Tool design principles:

Clear description of what the tool does AND when to use it
Well-typed inputs with descriptions for each parameter
Idempotent where possible (safe to call multiple times)
Returns structured, parseable outputs
Has reasonable rate limits and timeouts
Fails gracefully with useful error messages

Agentic Frameworks (2025–2026)

Several frameworks simplify building multi-step agents:

LangGraph (LangChain)

Defines agents as graphs of nodes and edges. Each node is an LLM call or tool execution. Edges are conditional logic. Excellent for complex, branching workflows.

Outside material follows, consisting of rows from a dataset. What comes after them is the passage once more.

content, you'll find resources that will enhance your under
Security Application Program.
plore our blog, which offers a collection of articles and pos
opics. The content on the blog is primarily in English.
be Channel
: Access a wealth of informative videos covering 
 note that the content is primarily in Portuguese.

from langgraph.graph import StateGraph, END

workflow = StateGraph(AgentState)
workflow.add_node("reason", agent_reasoning_node)
workflow.add_node("call_tool", tool_execution_node)
workflow.add_conditional_edges("reason", should_continue,
                                {"continue": "call_tool", "end": END})
workflow.add_edge("call_tool", "reason")

AutoGen (Microsoft)

Multi-agent framework where multiple specialized agents converse to solve tasks. A “planner” agent assigns subtasks to “executor” agents with different capabilities.

CrewAI

High-level multi-agent framework focused on “crew” metaphor — roles, goals, backstories for each agent. Good for automated research, report generation pipelines.

Claude’s Native Tool Use

Anthropic’s Claude has strong native tool use without frameworks. For simple single-agent workflows, the raw API with well-designed tools often outperforms framework overhead.

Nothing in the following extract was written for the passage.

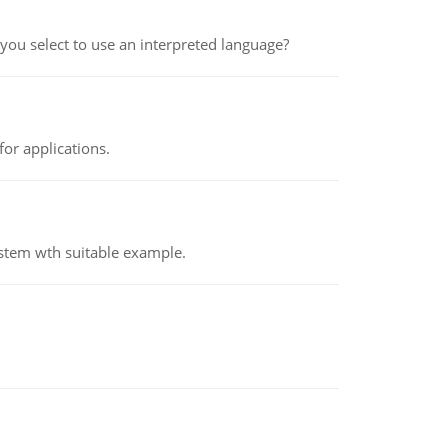
ou select to use an interpreted language?
or applications.
ystem wth suitable example.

Common Agent Failure Modes

Infinite Loops

The agent keeps retrying a failing tool call without recognizing the pattern. Fix: maximum step limits, loop detection.

Tool Misuse

The agent calls a write tool when it should read, or uses the wrong API endpoint. Fix: clear tool descriptions, validation on tool outputs.

Context Overload

After 10+ tool calls, the context fills with tool outputs. The model loses track of the original goal. Fix: summarize tool outputs before adding to context, truncate verbose outputs.

Hallucinated Tool Calls

The model fabricates tool results instead of actually calling the tool. Fix: use frameworks that enforce actual tool execution, not just format validation.

Sycophantic Planning

The agent convinces itself early steps worked even when they produced errors, then builds on a faulty foundation. Fix: explicit output validation, mandatory error handling.

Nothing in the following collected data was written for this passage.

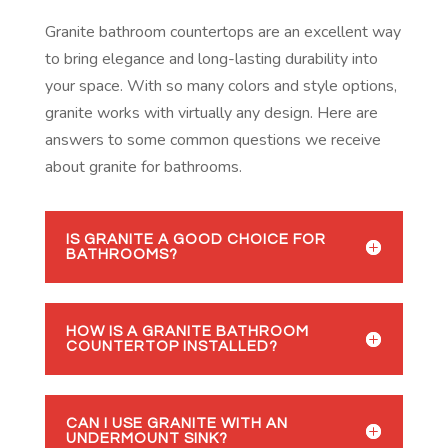
Granite bathroom countertops are an excellent way
to bring elegance and long-lasting durability into
your space. With so many colors and style options,
granite works with virtually any design. Here are
answers to some common questions we receive
about granite for bathrooms.
IS GRANITE A GOOD CHOICE FOR
BATHROOMS?
HOW IS A GRANITE BATHROOM
COUNTERTOP INSTALLED?
CAN I USE GRANITE WITH AN
UNDERMOUNT SINK?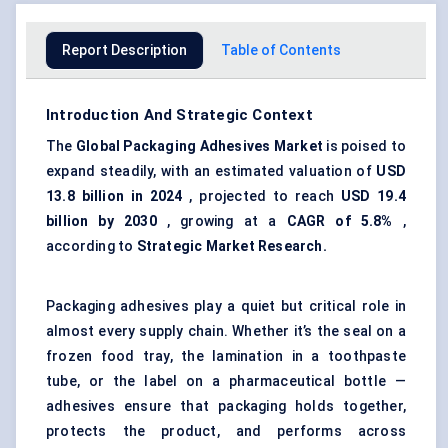
Report Description
Table of Contents
Introduction And Strategic Context
The
Global Packaging Adhesives Market
is poised to
expand steadily, with an estimated valuation of
USD
13.8 billion in 2024
, projected to reach
USD 19.4
billion by 2030
, growing at a
CAGR of 5.8%
,
according to
Strategic Market Research.
Packaging adhesives play a quiet but critical role in
almost every supply chain. Whether it’s the seal on a
frozen food tray, the lamination in a toothpaste
tube, or the label on a pharmaceutical bottle —
adhesives ensure that packaging holds together,
protects the product, and performs across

Agent Reliability in Practice

Here’s an honest assessment: autonomous agents fail more than demos suggest. Getting a ReAct agent to solve a 5-step task reliably in production requires:

Retry logic with exponential backoff
Human-in-the-loop checkpoints for irreversible actions
Comprehensive logging of every thought and action
Hard limits on max steps and token budget
Fallback to human if the task can’t be completed

The “fully autonomous AI agent” is a goal, not today’s reality for high-stakes tasks. The sweet spot for 2026 production agents: well-defined, bounded tasks with limited tool sets and human approval gates for consequential actions.

The Agent Trend in 2026

The shift happening across the industry: AI products are moving from “chatbots that respond” to “agents that complete tasks.” Examples:

Coding agents: Cursor, Devin, GitHub Copilot Workspace — create full features from specifications
Research agents: Perplexity’s Deep Research, OpenAI’s Deep Research — 30-minute autonomous internet research sessions
Workflow agents: Anthropic Claude’s computer use, OpenAI Operator — control browsers and applications
DevOps agents: Automatically investigate alerts, roll back deployments, file PRs

Each of these is a specialized agent with a carefully scoped set of tools, not a general-purpose autonomous AI. That scoping is what makes them reliable enough to ship.